The Beatles story always gets told as them starting as a fun band and
developing into this greater, artistically more-mature thing. I don't
disagree with that, but there's an equal way of telling it. They
started out playing mainstream pop and simply abandoned what had been
their core constituency."
Up to the British invasion, Wald maintains, black and white audiences
often enjoyed the same music, and that music was often dance music.
"The Beatles took a huge part of the huge white rock world with them,
particularly with the release of 'Sgt. Pepper,' " Wald said. "That's
at the core of my argument. We created a split between white and
black music.
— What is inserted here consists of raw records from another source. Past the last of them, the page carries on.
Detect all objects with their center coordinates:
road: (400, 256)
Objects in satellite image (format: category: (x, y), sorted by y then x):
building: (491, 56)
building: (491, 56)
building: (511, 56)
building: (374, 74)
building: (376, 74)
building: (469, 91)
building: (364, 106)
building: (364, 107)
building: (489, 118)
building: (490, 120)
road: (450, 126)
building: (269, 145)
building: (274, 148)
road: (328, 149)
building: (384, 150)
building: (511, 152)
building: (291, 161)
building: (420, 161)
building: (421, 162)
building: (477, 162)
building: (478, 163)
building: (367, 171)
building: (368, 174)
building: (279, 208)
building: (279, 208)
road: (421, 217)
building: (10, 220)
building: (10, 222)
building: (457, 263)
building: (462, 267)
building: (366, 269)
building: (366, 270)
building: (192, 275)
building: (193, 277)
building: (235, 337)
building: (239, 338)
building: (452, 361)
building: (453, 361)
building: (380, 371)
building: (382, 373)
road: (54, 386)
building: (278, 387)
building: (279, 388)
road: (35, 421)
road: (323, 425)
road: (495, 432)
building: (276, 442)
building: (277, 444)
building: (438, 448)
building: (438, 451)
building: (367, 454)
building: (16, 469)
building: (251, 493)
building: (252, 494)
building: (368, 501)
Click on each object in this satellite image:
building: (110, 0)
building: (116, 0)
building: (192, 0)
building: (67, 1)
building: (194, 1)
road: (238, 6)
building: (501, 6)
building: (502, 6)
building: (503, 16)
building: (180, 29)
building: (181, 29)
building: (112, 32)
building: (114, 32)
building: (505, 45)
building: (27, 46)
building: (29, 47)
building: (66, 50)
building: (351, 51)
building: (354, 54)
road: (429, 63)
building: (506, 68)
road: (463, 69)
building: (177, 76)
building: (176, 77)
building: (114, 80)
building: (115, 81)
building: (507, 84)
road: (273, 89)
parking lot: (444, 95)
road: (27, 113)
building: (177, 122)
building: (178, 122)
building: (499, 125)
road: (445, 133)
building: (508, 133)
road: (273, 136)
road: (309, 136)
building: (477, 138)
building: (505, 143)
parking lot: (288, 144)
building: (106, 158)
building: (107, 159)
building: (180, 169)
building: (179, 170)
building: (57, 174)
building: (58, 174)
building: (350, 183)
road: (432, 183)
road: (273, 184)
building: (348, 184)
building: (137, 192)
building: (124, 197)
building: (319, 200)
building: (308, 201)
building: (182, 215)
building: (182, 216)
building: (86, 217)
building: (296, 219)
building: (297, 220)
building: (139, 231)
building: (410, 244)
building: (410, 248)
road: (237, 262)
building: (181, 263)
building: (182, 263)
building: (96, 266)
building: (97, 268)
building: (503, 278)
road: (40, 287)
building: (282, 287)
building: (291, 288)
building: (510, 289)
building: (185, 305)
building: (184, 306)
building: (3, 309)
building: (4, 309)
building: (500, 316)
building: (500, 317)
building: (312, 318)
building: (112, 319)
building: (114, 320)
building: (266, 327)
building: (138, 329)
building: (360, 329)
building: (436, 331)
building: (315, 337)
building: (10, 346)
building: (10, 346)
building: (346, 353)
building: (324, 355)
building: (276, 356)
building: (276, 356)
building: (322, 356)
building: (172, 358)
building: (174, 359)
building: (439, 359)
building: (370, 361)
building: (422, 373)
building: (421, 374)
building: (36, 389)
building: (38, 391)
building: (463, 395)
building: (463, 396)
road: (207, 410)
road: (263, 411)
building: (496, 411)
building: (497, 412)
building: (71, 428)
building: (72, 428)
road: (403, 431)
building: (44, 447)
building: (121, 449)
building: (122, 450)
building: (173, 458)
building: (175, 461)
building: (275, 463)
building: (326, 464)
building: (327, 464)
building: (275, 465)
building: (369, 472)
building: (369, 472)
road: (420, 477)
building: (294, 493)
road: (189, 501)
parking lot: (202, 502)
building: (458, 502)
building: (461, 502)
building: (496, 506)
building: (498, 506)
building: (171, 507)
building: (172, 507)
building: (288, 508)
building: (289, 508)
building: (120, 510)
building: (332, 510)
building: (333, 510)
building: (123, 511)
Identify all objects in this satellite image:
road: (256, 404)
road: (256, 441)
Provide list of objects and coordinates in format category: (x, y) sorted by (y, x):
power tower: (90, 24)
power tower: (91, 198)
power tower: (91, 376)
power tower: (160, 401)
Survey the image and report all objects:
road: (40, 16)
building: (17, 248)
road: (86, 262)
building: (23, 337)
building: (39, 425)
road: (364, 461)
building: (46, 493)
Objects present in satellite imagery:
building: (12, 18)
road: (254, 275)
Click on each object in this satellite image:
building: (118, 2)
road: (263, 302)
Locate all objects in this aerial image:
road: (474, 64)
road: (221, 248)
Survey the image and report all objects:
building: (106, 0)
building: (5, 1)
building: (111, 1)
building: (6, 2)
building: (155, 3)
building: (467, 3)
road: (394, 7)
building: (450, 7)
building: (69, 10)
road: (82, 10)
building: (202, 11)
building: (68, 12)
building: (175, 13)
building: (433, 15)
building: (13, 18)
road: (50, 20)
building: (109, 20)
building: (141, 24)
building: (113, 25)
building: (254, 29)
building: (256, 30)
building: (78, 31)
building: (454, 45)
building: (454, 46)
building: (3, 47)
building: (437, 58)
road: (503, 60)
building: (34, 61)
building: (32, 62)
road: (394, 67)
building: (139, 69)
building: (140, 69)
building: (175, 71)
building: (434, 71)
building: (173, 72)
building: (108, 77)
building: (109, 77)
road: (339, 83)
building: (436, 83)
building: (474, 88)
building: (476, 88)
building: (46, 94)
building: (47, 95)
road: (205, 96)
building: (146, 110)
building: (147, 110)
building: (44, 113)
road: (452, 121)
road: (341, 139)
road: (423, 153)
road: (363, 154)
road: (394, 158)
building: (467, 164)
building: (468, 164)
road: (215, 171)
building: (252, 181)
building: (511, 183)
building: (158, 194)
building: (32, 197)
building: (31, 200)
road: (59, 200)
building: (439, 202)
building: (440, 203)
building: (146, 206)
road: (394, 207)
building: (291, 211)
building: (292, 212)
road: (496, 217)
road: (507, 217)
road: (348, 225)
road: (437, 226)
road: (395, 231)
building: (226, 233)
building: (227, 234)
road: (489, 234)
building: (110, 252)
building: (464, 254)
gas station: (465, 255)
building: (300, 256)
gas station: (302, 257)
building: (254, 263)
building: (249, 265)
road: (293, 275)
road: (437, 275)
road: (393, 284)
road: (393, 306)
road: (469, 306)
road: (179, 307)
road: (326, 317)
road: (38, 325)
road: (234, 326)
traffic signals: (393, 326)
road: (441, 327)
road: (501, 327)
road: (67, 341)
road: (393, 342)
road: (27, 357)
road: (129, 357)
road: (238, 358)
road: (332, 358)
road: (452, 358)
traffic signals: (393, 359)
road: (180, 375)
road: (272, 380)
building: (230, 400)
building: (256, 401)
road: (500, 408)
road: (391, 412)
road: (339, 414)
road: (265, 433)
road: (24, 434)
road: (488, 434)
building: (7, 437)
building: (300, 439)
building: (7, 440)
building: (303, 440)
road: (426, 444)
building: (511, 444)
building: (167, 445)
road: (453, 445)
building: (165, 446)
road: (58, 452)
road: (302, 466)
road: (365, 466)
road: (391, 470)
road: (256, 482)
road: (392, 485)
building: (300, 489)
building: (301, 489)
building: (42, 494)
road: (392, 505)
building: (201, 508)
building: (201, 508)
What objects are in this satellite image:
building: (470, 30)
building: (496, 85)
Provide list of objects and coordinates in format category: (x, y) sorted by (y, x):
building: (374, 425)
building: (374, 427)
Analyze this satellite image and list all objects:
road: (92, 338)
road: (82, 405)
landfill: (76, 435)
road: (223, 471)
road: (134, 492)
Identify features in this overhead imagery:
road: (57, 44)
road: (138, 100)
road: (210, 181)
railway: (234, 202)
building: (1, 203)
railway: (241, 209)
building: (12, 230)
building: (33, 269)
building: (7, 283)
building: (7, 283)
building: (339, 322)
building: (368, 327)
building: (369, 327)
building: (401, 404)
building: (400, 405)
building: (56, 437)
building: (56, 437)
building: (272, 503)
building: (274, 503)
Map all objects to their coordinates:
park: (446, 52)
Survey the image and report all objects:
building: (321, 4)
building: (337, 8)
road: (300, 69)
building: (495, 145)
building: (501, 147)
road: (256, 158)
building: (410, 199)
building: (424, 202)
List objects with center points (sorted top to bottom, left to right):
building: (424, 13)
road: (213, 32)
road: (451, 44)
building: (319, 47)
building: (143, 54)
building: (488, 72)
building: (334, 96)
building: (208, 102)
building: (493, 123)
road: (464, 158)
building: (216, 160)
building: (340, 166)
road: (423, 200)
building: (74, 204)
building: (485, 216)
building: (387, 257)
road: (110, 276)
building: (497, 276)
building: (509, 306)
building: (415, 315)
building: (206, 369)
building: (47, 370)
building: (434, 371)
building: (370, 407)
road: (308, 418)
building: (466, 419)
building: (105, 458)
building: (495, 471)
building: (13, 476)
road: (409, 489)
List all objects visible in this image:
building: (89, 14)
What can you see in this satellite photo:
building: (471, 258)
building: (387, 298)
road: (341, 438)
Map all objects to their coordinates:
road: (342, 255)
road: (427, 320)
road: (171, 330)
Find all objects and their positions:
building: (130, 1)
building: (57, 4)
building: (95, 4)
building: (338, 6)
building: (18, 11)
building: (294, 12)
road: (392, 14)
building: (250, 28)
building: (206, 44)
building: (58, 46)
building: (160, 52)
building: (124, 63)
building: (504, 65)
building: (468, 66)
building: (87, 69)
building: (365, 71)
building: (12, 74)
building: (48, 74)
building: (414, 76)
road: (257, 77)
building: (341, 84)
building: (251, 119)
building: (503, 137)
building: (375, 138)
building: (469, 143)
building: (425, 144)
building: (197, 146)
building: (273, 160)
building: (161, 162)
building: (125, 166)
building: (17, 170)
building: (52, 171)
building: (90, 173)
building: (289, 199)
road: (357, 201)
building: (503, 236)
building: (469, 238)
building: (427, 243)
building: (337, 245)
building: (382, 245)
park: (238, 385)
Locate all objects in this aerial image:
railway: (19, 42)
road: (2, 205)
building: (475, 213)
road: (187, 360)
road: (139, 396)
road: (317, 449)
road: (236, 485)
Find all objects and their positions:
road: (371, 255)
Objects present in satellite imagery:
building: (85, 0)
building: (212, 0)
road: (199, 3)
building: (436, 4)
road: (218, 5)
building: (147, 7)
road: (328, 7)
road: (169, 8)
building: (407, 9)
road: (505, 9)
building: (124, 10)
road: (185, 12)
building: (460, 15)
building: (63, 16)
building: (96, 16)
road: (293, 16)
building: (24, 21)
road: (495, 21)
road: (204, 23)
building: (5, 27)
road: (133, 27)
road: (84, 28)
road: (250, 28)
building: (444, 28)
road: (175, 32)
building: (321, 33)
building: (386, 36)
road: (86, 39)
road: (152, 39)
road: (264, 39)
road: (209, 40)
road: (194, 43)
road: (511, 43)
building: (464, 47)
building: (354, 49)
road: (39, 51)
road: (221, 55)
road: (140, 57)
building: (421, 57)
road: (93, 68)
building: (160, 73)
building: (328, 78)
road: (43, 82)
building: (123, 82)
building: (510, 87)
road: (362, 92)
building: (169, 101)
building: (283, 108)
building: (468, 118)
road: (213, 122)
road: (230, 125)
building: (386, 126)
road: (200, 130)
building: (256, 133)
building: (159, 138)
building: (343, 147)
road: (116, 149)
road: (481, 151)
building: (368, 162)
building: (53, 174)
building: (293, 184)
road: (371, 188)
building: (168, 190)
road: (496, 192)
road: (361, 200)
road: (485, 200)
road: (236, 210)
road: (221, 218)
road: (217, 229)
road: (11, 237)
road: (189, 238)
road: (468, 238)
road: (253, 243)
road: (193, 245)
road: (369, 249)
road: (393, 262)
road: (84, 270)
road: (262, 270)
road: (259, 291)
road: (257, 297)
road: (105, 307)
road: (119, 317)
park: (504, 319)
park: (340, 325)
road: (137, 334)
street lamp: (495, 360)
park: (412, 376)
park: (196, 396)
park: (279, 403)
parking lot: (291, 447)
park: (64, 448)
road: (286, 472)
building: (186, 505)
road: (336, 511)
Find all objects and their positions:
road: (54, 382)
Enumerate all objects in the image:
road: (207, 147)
The way music history has been told over and over is you
hear 'the Beatles introduced Americans to black music,' which sure
would have been news to kids dancing to Motown."
Wald also notes that James Brown's seminal 1962 album, "Live at the
Apollo," was a massive pre-Beatlemania hit in 1963, reaching No. 2.
The Beatles are a hook for the book, which Wald will discuss Tuesday
at Cambridge's Porter Square Books, where he'll also pick a little
guitar. But the Fab Four are by no means its focal point. Wald's
"Alternative History" covers the 20th century of music, "from ragtime
to rap," as he puts it.
He says critics and historians, mostly male, have stressed certain
values - harmonic, melodic and lyrical development - over rhythm.
Audiences, women in particular, respond to rhythm, he argues. If
critics valued innovation and progression, the mainstream favored the
beat. Wald sees his book as a corrective.
Singer-songwriter Tom Waits, to name one notable admirer, praises
Wald's take. "It nailed me to the wall," he said. "Not bad for a
grand, sweeping, in-depth exploration of American music with not one
mention of myself. Wald's book is suave, soulful, ebullient and will
blow out your speakers."
Wald says he was just trying to set the record straight.
"It's a strange position to be considered a contrarian for standing
up for the majority," he said. "I've tried to write a serious,
enjoyable book that's easy to read, but is not a dumbing-down."